Data reported by Address, the largest real estate agency in Bulgaria, for the two months of May and June, shows that only 20% of all property transactions were for off plan properties. Off plan appears to have completely fallen out of favour, with owners having to wait months and reduce their asking prices in order to effect a sale. The agency reports that they believe property prices have now fallen to realistic levels, dropping some 23% across the country in the first half of the year, and are not likely to collapse, although the downwards trend of off plan sales is forecast to deepen.



The report goes on to mention that nearly 40% of vendors were changing their prices downward every fortnight during the first six months of this year. Average prices in the capital, Sofia, fell by just over 22% in the first half of the year compared with the same period last year. Varna property prices fell just under 22% and Bourgas 19%. Colliers, real estate consultancy firm, say that they believe the Bulgarian residential market will now enter a period of stabilisation.

Meanwhile, the Standart has a focus on the plight of Britons who are selling up in their droves around Veliko Turnovo and returning to the UK. According to the news source, Bulgarians who sold their houses in the area to the Brits can now buy them back again at a lower price than originally, plus the properties have been renovated! It seems that the Brits who bought in the area are now returning home to survive the crisis, no matter what price they have to accept for their Bulgarian property. The article claims that they were attracted to Bulgaria by cheap booze and food but have now run out of money, with the "easy life and party nights" being over. Time to snap up a real bargain for those who are seeking a cheap overseas property!

The mortgage situation in Bulgaria has remained much the same for the first half of this year. In general, the banks are lending from 40 to 70% of the property valuation. Credit Centre reported recently that the banks are still asking large deposits to minimise their risks. The company believes that the strict lending criteria will remain in the country at least until the end of this year and that interest rates will remain unchanged.

Eurostat published its results for a survey of consumer goods and services across Europe. Bulgaria prices were shown as 51% of the average across the EU. The most expensive prices were registered in Denmark, followed by Ireland and Finland.

Interestingly, prices of clothing and consumer electronics came out lowest in the UK but this was mainly down to the low rate of the British pound. Prices of food were 67% of the EU average in Bulgaria yet were a staggering 147% of that average in Denmark.

Rumour has it that the forthcoming EC report on Bulgaria will again focus on the lack of political will to fight corruption with no mafia bosses having been put on trial, particularly those with access to EU funds. In a separate report issued this week on general fraud, Bulgaria is shown to have 140 potential fraud cases concerning the recovery of 9 million euros from pre-accession funds. The total sum said to be at question from irregularities and fraud is a massive 28 million euros.
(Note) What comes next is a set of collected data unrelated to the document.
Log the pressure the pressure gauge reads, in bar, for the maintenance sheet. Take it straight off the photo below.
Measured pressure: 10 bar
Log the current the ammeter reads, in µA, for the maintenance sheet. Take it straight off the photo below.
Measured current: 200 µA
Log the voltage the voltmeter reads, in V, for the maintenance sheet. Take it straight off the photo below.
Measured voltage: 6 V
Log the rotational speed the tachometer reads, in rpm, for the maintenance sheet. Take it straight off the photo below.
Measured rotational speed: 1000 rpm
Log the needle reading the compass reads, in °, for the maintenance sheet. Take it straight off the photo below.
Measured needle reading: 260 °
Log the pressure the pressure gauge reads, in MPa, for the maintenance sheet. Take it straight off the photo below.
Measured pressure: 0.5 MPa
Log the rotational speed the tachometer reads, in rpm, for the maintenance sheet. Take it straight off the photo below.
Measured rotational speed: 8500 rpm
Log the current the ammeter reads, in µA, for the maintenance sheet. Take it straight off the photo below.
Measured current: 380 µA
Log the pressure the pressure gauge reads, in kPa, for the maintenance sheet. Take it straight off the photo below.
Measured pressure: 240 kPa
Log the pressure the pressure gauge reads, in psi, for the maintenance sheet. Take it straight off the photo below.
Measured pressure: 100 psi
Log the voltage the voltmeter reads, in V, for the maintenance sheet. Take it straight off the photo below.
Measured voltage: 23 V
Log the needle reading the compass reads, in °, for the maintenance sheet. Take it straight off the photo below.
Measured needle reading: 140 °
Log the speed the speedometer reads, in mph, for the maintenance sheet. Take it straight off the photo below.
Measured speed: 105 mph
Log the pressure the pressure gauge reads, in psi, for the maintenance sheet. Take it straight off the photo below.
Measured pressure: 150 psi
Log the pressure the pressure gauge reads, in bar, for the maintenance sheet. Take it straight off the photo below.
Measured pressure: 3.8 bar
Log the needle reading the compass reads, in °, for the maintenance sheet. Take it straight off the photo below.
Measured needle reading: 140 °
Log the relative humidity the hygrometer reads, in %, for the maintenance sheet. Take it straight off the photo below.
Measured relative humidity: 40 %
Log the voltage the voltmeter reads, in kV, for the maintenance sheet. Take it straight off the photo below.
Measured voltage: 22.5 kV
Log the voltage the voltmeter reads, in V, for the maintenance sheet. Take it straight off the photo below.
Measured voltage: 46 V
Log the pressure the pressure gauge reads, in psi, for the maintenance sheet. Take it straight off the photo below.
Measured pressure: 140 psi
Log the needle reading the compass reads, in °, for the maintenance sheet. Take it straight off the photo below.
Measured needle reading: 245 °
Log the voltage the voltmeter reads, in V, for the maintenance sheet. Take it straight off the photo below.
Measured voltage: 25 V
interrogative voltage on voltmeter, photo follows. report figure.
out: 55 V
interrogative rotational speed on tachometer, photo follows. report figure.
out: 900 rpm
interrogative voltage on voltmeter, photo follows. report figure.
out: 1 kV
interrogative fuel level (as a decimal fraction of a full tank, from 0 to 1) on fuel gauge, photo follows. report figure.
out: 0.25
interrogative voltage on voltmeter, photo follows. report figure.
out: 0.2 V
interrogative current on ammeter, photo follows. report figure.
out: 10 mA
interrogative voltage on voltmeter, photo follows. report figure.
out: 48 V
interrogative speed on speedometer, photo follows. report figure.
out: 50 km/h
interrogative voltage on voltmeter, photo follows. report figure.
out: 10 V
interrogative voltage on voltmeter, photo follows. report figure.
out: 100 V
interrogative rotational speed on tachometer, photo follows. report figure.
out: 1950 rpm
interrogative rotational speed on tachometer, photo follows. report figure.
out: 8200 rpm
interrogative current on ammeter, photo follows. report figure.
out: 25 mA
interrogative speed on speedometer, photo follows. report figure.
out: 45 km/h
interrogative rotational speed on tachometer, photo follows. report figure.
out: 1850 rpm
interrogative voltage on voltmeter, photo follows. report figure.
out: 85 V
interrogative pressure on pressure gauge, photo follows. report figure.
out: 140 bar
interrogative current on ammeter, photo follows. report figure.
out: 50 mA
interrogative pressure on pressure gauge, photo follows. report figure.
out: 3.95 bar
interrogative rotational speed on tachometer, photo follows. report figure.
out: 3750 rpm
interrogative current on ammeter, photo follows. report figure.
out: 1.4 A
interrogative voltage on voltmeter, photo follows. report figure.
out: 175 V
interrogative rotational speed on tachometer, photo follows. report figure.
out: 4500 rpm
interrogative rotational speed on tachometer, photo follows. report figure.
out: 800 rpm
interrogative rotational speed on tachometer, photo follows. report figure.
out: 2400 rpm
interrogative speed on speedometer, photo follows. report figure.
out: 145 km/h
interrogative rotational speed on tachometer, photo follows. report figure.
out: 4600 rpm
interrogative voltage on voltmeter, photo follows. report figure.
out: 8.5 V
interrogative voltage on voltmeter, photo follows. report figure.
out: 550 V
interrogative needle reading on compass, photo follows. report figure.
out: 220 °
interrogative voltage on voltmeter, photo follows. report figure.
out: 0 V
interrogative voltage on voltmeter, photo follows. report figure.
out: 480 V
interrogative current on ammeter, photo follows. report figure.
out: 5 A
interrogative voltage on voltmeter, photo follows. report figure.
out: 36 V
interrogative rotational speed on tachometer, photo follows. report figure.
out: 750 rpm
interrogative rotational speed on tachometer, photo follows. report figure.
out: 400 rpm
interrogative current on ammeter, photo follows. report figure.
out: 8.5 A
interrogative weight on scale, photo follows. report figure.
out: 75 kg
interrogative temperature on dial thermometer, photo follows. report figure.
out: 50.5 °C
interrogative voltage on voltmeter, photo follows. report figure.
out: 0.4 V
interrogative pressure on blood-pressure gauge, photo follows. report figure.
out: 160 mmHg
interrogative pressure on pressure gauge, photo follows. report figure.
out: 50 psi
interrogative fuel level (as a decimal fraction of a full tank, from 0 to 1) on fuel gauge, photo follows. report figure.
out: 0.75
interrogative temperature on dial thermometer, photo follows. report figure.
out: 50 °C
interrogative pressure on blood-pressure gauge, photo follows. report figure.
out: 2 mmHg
Criticism in the EC report due on 22 July will probably also be made regarding lack of reform of the judiciary. It appears likely that the EC will also recommend that Bulgaria remains under special monitoring and observation. Whatever the report actually does say, there is no doubt the Bulgarian parliamentarians and ministers will pronounce it either 'good' or, alternatively, yet again proclaim that Bulgaria is being picked on. A further report on Bulgaria's ability to absorb European Union funds will be coming out in October.